My nan would let me have sugar on sugar coated Shreddies and most of my other cereals. My Great Nan would give me a sugar cube as a little treat and all of my sweets would be sugar coated. I can’t help it and besides pasta it is one of my biggest loves. It is something that I am determined to have less of and I can do it. Since being back at work and at university I have started to drink coffee a lot more which I don’t have sugar in, probably not the best way to handle my cravings but at least I will be awake! Other alternatives to sugar has to be drinking more water. I hate water, the taste of my own mouth is awful but it is a necessity to drink water. Hydrate my skin, make me less bloated and even more youthful… apparently. Then there is Green Tea with lemon, not always a great taste but aids in debloating my belly and helps with metabolism processes, so back the to the leafy (liquid) greens it is!
I Need to Glow
Being a natural redhead, my skin has always been pale, especially blotchy on my face and for some reason I have always had a red hooter (nose for anyone not familiar with the term). A few years ago I started using the sunbeds. I know before everyone gets upset at me, yes they can harm your skin if you over use them and don’t take care of your skin in between sessions. But twice a week for 9 minutes is all I did and sometimes not even that. I use a great lotion that smells amazing and to be honest, I probably use more than I should so my skin doesn’t dry out. The big thing that I noticed, my skin tone evened out. My complexion cleared up and I had a healthy glow. I actually found my skin to be less oily and not dry, which using the sunbeds I thought would be a problem. It made me feel more confident and for 9 minutes twice a week, I could pretend to be on a beach in Greece.
The Finer Things
During lockdown(s), I did miss the littler things such as getting my hair done and most importantly (not really) my nails. It’s the little luxuries that I missed and once we were allowed to have them back, I’ve not missed a single appointment. My nails are always done by my fabulous friend Becca (beautybybecca), I’ve had facials and massages which have been wonderful. Maybe not always deserved but hey, my muscles and sanity have thanked her for it. My hair is done by Karen (Medusa) and it has taken a few years to get the perfect style.
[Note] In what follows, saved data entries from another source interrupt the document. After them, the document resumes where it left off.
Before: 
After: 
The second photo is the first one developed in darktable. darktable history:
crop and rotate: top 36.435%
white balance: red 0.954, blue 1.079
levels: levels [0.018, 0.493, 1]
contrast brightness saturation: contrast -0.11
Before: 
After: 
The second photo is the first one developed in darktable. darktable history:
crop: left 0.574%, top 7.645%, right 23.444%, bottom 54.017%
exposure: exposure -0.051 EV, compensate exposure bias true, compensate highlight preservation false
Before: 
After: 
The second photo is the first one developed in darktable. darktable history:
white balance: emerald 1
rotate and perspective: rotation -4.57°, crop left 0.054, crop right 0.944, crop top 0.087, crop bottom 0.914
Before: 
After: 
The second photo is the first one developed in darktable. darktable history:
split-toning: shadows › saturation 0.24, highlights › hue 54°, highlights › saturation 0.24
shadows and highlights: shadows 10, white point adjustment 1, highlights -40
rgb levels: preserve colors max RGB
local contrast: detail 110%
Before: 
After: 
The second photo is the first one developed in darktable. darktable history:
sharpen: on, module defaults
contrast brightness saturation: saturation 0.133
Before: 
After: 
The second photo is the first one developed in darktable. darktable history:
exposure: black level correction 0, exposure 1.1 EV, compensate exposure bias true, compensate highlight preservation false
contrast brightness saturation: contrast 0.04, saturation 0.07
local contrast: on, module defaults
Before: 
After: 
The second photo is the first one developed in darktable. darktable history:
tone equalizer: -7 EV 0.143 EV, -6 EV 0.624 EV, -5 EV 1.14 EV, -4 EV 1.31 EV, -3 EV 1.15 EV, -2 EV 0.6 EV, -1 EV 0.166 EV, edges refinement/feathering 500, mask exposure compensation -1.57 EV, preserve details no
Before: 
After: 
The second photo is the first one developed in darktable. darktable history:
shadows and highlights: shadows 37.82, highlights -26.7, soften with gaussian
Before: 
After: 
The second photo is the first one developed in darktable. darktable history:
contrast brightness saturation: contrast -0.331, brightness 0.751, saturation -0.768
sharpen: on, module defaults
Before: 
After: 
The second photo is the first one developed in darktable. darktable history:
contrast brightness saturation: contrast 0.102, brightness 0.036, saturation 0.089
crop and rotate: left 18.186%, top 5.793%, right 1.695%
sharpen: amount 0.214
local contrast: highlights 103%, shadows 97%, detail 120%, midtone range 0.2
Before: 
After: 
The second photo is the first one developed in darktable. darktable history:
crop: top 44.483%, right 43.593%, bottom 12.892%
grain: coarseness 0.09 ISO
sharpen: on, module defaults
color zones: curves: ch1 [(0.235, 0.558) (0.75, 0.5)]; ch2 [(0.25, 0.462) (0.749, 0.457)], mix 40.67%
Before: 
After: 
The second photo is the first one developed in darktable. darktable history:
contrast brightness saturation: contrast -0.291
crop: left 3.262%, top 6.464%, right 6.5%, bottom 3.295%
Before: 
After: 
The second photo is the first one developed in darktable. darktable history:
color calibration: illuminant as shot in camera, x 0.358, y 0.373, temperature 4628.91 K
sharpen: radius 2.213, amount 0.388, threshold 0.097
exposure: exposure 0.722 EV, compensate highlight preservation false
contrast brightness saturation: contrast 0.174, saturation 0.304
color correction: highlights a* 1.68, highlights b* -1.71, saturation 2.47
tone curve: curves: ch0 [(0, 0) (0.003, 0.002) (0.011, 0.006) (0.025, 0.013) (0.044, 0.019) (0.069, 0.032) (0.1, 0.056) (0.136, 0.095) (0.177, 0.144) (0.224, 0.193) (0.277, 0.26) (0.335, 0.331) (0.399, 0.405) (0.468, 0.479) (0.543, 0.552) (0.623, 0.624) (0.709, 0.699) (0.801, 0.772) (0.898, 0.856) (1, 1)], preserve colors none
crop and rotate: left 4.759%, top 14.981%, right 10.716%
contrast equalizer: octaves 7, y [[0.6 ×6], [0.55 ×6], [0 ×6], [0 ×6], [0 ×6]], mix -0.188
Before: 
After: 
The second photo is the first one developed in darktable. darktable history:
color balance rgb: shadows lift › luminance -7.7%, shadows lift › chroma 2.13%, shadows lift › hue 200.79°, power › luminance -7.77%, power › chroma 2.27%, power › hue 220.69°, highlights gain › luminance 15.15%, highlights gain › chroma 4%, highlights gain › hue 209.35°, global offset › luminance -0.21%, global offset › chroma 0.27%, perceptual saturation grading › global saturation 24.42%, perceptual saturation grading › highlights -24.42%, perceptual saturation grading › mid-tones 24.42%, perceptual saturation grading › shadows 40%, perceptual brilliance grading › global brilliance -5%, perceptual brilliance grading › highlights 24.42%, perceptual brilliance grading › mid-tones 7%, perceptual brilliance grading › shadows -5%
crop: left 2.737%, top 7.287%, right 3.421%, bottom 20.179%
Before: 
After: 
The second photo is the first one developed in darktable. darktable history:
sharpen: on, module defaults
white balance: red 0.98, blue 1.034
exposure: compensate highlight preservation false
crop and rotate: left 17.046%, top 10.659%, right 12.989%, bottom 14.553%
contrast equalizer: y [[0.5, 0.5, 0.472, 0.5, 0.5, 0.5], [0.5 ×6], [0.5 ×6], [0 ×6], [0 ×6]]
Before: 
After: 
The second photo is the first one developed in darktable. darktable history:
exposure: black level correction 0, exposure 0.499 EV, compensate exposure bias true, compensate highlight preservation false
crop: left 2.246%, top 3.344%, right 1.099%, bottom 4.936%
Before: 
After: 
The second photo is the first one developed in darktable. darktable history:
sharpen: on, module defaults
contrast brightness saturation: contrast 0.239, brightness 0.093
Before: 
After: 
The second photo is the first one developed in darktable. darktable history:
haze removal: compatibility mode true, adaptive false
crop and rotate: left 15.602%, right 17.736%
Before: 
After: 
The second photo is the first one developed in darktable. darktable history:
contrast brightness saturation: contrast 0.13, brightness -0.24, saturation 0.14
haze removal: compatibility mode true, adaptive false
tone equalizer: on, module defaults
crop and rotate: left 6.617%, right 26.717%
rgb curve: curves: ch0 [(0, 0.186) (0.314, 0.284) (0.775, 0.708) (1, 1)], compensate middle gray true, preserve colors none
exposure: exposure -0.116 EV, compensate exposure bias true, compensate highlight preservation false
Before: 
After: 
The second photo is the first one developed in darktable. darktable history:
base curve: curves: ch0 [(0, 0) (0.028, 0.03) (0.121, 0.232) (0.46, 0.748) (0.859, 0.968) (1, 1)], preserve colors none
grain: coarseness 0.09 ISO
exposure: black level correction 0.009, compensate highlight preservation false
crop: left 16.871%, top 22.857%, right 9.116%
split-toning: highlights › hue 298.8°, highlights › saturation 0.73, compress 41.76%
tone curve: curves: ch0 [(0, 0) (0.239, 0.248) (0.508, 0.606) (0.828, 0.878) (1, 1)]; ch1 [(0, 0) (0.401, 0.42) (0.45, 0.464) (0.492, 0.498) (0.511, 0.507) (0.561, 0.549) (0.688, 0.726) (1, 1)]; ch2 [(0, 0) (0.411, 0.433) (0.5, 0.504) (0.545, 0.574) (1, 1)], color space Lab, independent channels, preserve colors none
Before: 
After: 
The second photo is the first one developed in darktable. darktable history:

Once out of lockdown we (well Karen) finally got it perfect and I’ve never had so many compliments about the cut of my hair in my life. Joan Jett vibe is what people comment the most and to be honest, I wasn’t going for a particular person vibe more of a, rock chick kind of thing. I guess we made it with the Joan Jett feels.
So, I need to work more on myself and maybe it is a bit vain. I need to eat healthy, work out and maybe treat myself more. Most of all I need to love myself. It is a long battle that has been getting easier to win. We all have days that we wake up feeling fat, ugly and completely out of touch with ourselves. I am determined to win most days than the few I lose.
Self love, has to come from within and I need to make it happen.